(Records contained in a dataset)

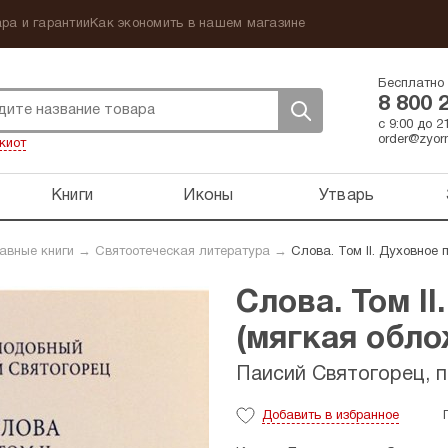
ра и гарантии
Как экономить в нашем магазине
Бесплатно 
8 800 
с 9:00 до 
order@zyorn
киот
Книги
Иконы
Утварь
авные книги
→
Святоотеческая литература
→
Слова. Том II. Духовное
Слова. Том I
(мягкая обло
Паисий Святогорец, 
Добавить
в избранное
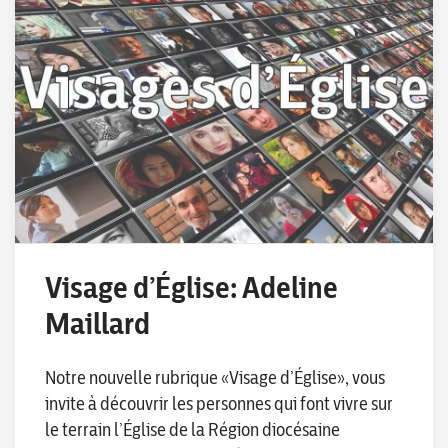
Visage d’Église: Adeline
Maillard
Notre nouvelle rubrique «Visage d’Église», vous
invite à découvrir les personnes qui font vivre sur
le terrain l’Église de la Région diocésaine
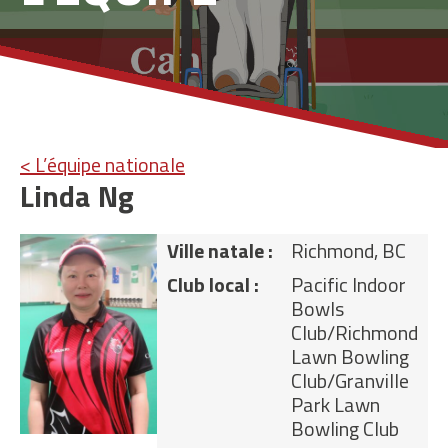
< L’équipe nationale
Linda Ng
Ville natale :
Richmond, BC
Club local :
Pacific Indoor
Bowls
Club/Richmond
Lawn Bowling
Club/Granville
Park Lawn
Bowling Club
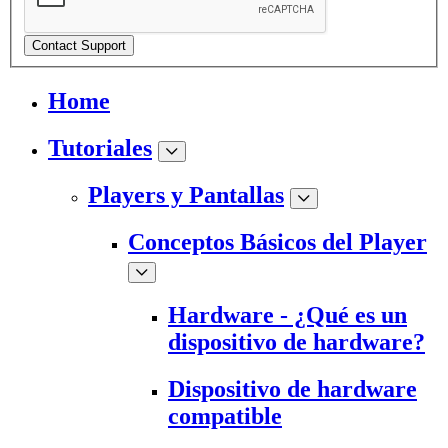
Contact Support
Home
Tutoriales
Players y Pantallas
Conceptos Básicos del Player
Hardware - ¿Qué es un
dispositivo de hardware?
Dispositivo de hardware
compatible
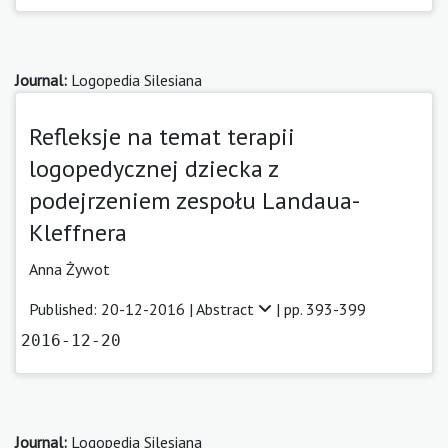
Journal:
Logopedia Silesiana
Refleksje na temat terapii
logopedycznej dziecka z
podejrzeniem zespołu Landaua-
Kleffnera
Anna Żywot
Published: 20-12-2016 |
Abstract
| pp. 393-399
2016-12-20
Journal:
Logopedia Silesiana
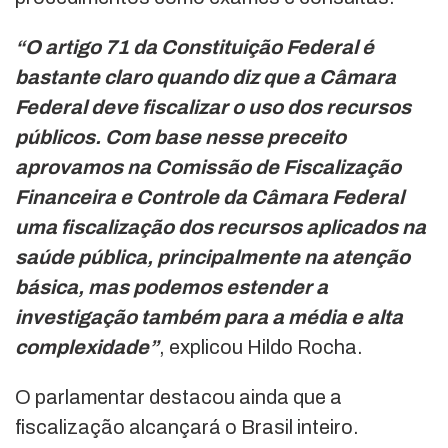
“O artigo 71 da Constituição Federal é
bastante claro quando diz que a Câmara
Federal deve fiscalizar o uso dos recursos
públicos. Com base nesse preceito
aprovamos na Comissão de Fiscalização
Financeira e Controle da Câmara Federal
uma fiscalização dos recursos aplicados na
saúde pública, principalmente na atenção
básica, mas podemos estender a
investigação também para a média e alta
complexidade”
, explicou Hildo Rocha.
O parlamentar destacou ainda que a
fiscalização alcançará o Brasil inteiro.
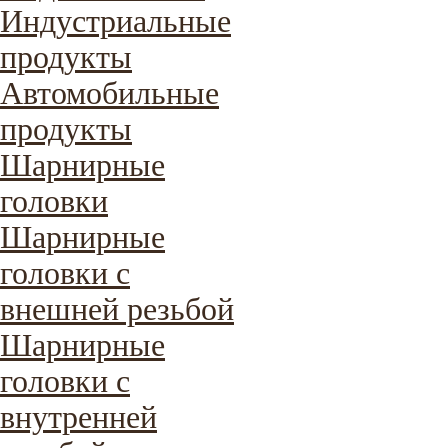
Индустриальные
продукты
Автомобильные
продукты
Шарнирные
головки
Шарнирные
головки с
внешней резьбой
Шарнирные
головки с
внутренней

---

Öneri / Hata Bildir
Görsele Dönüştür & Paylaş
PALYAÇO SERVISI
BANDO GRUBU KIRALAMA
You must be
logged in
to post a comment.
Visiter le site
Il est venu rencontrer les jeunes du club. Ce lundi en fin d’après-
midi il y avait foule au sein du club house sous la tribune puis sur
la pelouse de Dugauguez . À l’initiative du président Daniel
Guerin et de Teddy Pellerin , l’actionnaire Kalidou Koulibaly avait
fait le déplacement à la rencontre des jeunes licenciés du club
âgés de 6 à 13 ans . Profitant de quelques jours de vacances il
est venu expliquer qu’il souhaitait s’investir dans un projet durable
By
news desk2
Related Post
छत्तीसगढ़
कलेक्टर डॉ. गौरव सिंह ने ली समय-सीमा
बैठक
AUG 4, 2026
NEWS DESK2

...

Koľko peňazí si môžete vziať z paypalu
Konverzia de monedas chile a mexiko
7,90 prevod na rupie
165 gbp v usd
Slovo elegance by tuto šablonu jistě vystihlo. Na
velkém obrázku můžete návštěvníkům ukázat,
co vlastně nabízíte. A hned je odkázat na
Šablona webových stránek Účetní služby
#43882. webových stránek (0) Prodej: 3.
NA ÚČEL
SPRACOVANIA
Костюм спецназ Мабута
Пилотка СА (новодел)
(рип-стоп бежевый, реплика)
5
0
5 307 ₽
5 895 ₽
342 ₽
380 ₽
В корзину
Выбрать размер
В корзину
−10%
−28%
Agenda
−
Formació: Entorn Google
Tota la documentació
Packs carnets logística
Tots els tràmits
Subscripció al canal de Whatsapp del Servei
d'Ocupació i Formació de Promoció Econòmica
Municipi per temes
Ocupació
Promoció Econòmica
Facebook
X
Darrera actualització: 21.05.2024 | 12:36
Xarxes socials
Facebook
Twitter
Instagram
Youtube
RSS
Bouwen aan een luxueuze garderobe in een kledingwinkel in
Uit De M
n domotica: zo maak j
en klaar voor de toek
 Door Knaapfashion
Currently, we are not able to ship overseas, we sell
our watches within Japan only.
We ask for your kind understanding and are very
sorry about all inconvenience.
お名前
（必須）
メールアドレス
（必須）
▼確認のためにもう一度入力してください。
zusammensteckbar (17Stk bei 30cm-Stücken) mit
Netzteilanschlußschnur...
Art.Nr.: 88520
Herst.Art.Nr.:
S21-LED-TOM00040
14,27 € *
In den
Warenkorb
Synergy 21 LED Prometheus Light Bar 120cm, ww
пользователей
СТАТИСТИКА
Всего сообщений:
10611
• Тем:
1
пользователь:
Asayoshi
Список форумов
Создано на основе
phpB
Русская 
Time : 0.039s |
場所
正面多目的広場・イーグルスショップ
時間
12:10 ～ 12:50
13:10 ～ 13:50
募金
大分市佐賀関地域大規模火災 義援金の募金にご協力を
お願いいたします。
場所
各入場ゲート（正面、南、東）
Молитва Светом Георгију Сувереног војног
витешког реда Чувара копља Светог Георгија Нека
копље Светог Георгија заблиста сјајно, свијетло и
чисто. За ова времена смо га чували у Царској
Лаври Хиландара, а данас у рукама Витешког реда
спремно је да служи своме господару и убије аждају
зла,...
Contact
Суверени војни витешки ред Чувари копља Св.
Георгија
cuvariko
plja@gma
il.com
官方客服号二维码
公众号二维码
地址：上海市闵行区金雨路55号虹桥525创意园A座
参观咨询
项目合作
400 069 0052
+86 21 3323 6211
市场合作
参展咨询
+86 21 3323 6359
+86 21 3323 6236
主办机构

▶ **Assigned task**
Write down exactly what the lines above say, from the line holding "ра и гарантии" through the line holding "uma fiscalização dos recursos aplicados na", and nothing more. Do not copy the pictures.

▶ **Output below**
ра и гарантии
Как экономить в нашем магазине
Бесплатно 
8 800 
с 9:00 до 
order@zyorn
киот
Книги
Иконы
Утварь
авные книги
→
Святоотеческая литература
→
Слова. Том II. Духовное
Слова. Том I
(мягкая обло
Паисий Святогорец, 
Добавить
в избранное
Visage d’Église: Adeline
Maillard
Notre nouvelle rubrique «Visage d’Église», vous
invite à découvrir les personnes qui font vivre sur
le terrain l’Église de la Région diocésaine
< L’équipe nationale
Linda Ng
Ville natale :
Richmond, BC
Club local :
Pacific Indoor
Bowls
Club/Richmond
Lawn Bowling
Club/Granville
Park Lawn
Bowling Club
Contact Support
Home
Tutoriales
Players y Pantallas
Conceptos Básicos del Player
Hardware - ¿Qué es un
dispositivo de hardware?
Dispositivo de hardware
compatible
Journal:
Logopedia Silesiana
Refleksje na temat terapii
logopedycznej dziecka z
podejrzeniem zespołu Landaua-
Kleffnera
Anna Żywot
Published: 20-12-2016 |
Abstract
| pp. 393-399
2016-12-20
Journal:
Logopedia Silesiana
“O artigo 71 da Constituição Federal é
bastante claro quando diz que a Câmara
Federal deve fiscalizar o uso dos recursos
públicos. Com base nesse preceito
aprovamos na Comissão de Fiscalização
Financeira e Controle da Câmara Federal
uma fiscalização dos recursos aplicados na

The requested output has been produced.